Il en existerait encore 80.000. Les paysans ne veulent plus louer les ânes et les mulets qui pourraient être utilisés pour le transport de ces munitions (travail pénible).
- (Source : ADHP 4 M239)

   D -   Rapport de la Gendarmerie Nationale de St-Lary le 28/9/1938 :
      Une lettre de VERDOT Louis gendre de SOULANS Amboise, tenancier de l'Hospice du Rieumajou, qui signale que son beau-père SOULANS avait été victime du vol de 20 moutons par les soldats franquistes.
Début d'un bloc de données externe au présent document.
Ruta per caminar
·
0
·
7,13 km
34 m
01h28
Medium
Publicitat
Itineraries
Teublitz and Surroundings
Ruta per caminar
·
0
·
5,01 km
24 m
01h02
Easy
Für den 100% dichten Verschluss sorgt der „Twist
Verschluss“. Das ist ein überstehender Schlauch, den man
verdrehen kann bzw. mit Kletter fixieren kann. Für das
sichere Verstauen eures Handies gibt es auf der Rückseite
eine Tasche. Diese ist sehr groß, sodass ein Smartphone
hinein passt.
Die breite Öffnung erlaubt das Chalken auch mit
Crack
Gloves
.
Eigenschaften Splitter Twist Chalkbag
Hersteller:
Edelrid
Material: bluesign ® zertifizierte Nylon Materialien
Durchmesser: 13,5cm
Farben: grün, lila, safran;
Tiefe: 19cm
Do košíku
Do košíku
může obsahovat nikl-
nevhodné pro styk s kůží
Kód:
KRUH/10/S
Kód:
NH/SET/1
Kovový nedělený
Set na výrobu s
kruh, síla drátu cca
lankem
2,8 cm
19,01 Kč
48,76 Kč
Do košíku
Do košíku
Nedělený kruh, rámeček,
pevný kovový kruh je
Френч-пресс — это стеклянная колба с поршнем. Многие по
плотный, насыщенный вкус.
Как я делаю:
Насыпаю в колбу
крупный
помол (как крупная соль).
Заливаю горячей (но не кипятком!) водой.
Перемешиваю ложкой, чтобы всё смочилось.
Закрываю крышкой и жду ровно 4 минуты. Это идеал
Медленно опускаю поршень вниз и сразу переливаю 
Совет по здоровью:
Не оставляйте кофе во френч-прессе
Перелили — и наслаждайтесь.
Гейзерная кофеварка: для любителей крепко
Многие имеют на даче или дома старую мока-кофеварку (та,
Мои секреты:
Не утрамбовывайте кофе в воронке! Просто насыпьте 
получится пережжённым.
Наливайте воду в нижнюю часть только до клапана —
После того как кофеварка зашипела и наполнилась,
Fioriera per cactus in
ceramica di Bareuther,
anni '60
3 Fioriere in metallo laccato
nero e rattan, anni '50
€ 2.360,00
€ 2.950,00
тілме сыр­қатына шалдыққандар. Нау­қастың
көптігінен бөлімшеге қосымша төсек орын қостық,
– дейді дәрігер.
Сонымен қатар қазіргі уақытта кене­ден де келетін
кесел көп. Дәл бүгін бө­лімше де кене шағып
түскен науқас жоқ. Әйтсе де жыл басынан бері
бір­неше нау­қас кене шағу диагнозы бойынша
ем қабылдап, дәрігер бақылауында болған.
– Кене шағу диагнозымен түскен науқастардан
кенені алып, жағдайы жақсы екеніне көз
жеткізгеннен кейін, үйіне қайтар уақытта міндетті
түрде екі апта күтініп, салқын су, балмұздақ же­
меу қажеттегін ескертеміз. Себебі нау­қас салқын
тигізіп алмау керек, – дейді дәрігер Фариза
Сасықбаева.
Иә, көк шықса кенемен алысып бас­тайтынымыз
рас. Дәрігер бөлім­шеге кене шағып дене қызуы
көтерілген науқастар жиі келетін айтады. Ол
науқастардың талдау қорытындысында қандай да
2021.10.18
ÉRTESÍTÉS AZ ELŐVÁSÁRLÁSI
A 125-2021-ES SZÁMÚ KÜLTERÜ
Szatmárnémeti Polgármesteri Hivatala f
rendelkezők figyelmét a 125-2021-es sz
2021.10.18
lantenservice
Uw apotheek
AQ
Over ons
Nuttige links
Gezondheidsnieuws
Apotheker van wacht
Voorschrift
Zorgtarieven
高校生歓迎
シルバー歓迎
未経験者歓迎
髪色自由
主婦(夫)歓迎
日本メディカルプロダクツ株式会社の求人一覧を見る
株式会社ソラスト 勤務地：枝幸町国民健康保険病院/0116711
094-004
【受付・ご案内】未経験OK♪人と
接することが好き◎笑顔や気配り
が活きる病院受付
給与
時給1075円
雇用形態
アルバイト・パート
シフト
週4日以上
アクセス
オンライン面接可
      Le 18/10/1938 à 17 h. PERE Armand et BARRERE Jean, gendarmes à pied à St Lary ont entendu SOULANS Antoine 71 ans propriétaire à Estensan actuellement tenancier de l'Hospice du Rieumajou, né à Estensan le 2/2/1867, fils de feu Bernard et de AREN Dominiquette, au sujet du vol de 20 moutons par les soldats franquistes.
- (Source : ADHP 4 M239).




Réflexions de Chausenque en 1833 :
   «Péguère doit être surtout visité par le botaniste. Je ne connaît point de montagne, où les plantes sous-alpines, division qui comprend les plus remarquables par leur port et leur beauté soient en une telle profusion. Il semble qu'une main soigneuse s'est plus à y semer toutes celles qui croissent sur les hauteurs moyennes des Pyrénées »
... de Henry Russell en 1874 :
   «A cinq kilomètres au nord de l'hospice de Riou-Mayou, en arrivant aux cabanes et au pont de Peguère … on voit s'ouvrir à droite … Un vallon très boisé, borné et dominé par une montagne d'une hauteur et d'une masse écrasantes, sur la cime de laquelle on aperçoit, même à l'œil nu, une petite tour c'est le Batoua ; il est tout noir, et on dirait une muraille monstrueuse de métal, qui semble épouvanter le ciel. Il a la forme d'un lion couché, mais menaçant, dont la tête est à gauche (au nord-est) et la queue au sud-ouest ; entre elles, là crête se cambre de la manière la plus gracieuse, et tout le long du précipice qui tombe sur le val de Péguère, se dessinent de grandes rides qui simulent parfaitement la crinière."
Ceci à propos du pic de Batoua (3034 m).
... et d'Emile Pouvillon (1840-1906), déclarait après une excursion au Rioumajou, où il but une eau d'une incomparable limpidité:
   «... Ne sommes-nous pas ici au pays des miracles?
La source
[non précisée] n'ira pas à Paris, pas même en bouteille ... Mais pourquoi Paris n'irait-il pas à la source? Pourquoi la naïade de l'Hospice n'aurait-elle pas la même fortune que ses illustres voisins de Barèges ou de Cauterets. Si âpre, si déserte soit-elle, la gorge du Rioumajou n'en est pas moins une voie de pénétration indiquée par la ligne ferrée qui, tôt ou tard, traversera les Pyrénées Centrales."
Mais ce Monsieur ne fut pas tendre quant à la description de l'hospice.